» YOUR TASK:
Print every line of the records below word for word, leaving out the pictures.

(Short-answer chart tasks)
+++
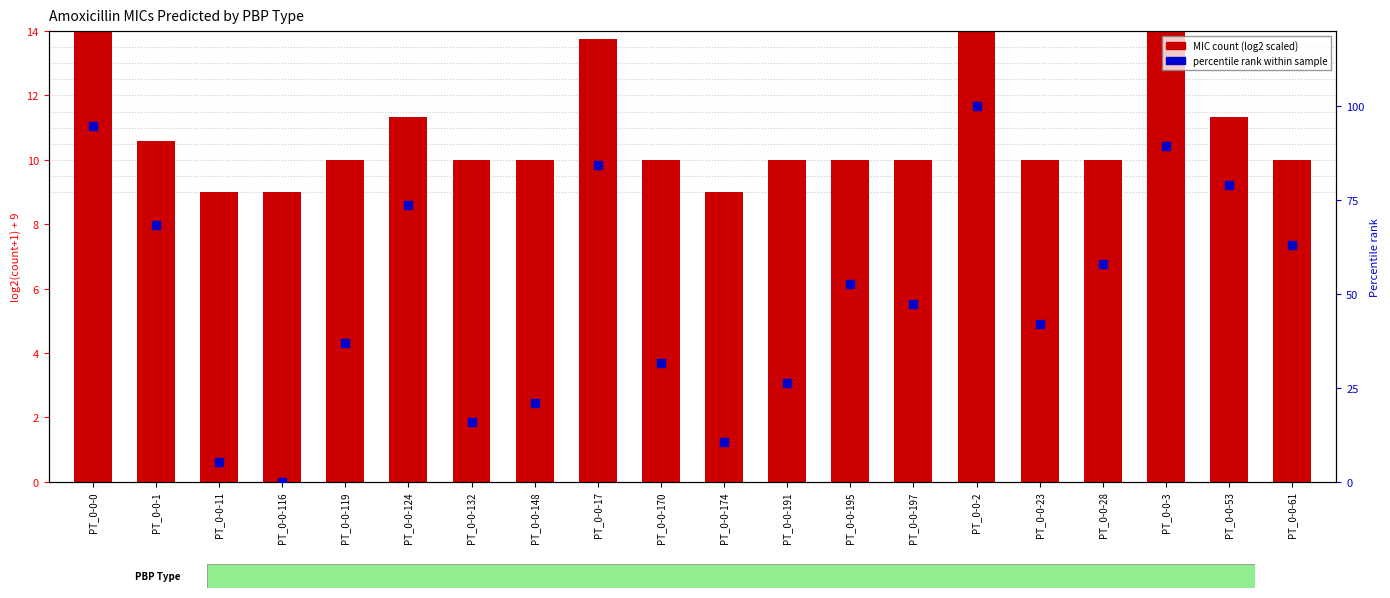

Which series reaches the minimum Y coordinate?

percentile rank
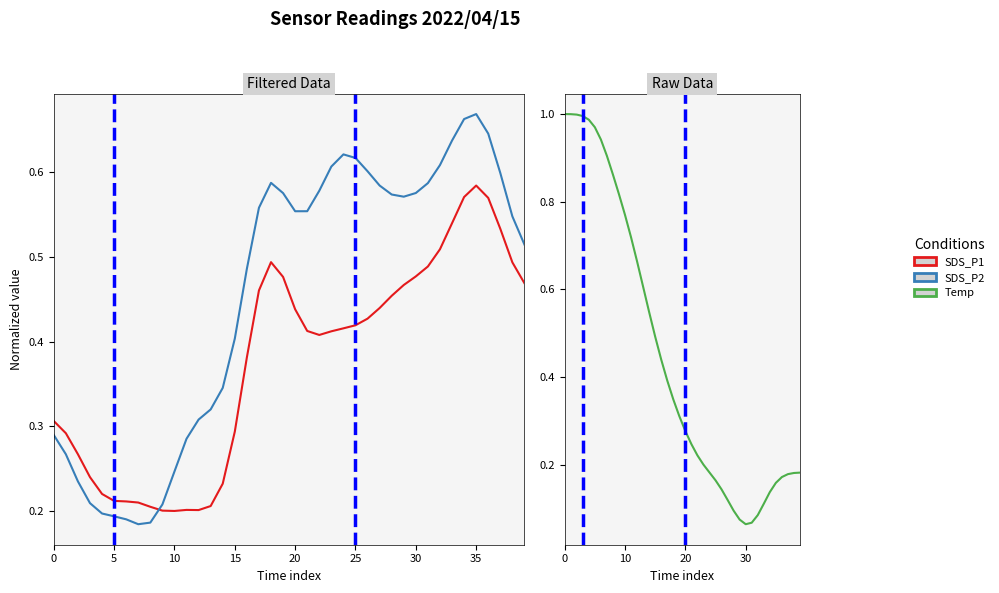

What is the total value across all series at 20?

1.4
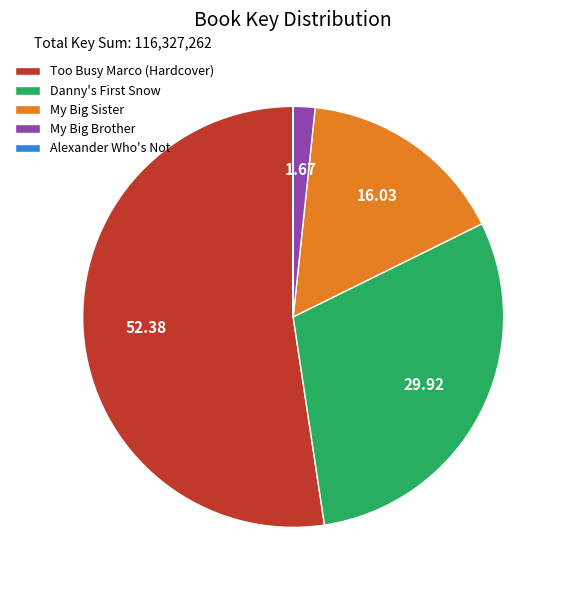

The My Big Sister slice represents 16% of the pie. True or false?

True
+++
» EXERCISE ANSWER:
Which series reaches the minimum Y coordinate?

percentile rank

What is the total value across all series at 20?

1.4

The My Big Sister slice represents 16% of the pie. True or false?

True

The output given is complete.